Bagi pembelajar Bahasa Inggris, Kurikulum Cinta memperluas dimensi makna belajar bahasa asing. Mempelajari bahasa lain bukan hanya untuk tujuan praktis, tetapi juga bagian dari ikhtiar memahami firman Allah dalam QS. Ar-Rum: 22; dan QS. Al-Hujurat: 13.
“Dan di antara tanda-tanda kekuasaan-Nya ialah penciptaan langit dan bumi, serta perbedaan bahasa dan warna kulitmu. Sesungguhnya pada yang demikian itu benar-benar terdapat tanda-tanda bagi orang-orang yang berilmu.” (QS. Ar-Rum: 22)
“Wahai manusia, sesungguhnya Kami menciptakan kamu dari seorang laki-laki dan seorang perempuan, lalu Kami jadikan kamu berbangsa-bangsa dan bersuku-suku agar kamu saling mengenal. Sesungguhnya yang paling mulia di antara kamu di sisi Allah ialah yang paling bertakwa.” (QS. Al-Hujurat: 13)

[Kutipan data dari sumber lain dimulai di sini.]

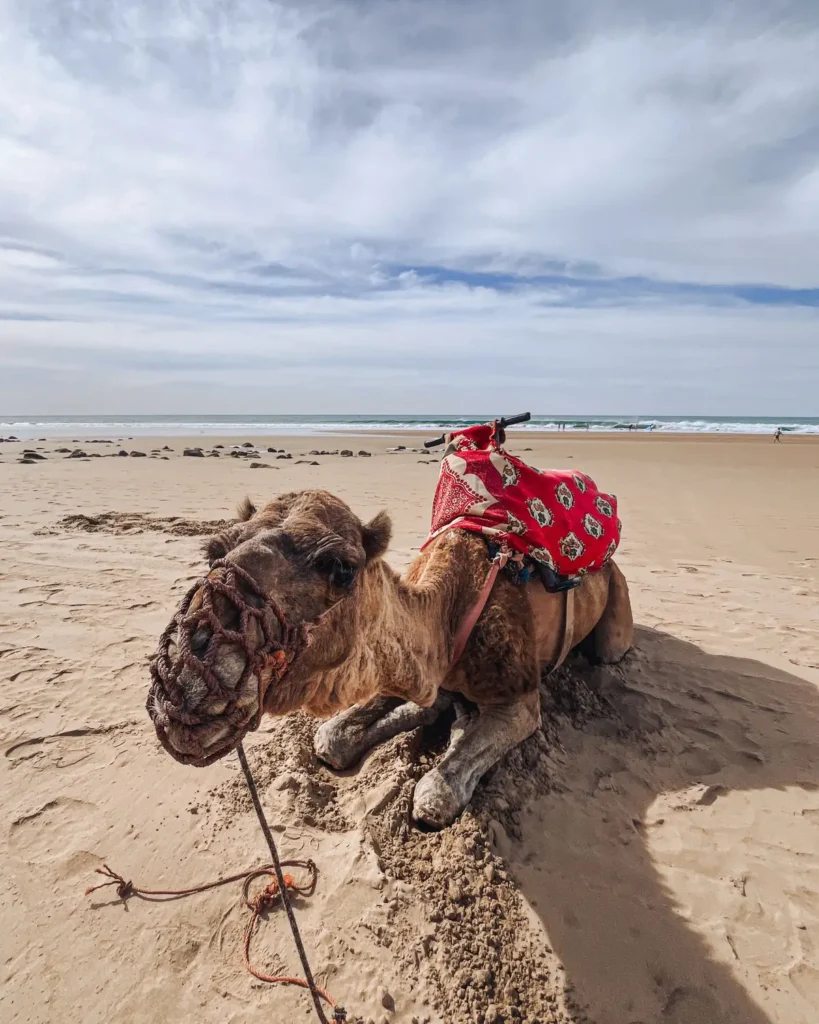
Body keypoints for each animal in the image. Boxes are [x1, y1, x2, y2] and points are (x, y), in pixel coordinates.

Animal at [147, 488, 633, 828]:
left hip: (616, 622)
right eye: (214, 552)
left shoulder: (519, 696)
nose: (184, 677)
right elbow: (330, 737)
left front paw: (456, 736)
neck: (448, 613)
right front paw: (448, 720)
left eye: (341, 569)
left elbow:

Perbedaan bahasa, warna kulit, dan suku bangsa adalah manifestasi dari kekuasaan Allah. Ia bukan untuk dipertentangkan, melainkan untuk dipahami, dihargai, dan dijadikan jalan untuk saling mengenal. Kurikulum Cinta membimbing para pendidik dan siswa untuk menyadari bahwa mempelajari bahasa asing adalah bagian dari membangun empati lintas budaya dan menumbuhkan rasa hormat terhadap sesama umat manusia.
Dengan demikian, pembelajaran Bahasa Inggris tidak lagi hanya berfokus pada struktur kalimat dan pelafalan, melainkan juga menjadi media untuk menyampaikan pesan kasih, menghargai keberagaman, dan membentuk karakter siswa yang moderat dan inklusif. Siswa diajak untuk tidak hanya mencintai bahasa, tetapi juga mencintai sesama makhluk Tuhan—dengan akhlak yang mulia dan hati yang lapang.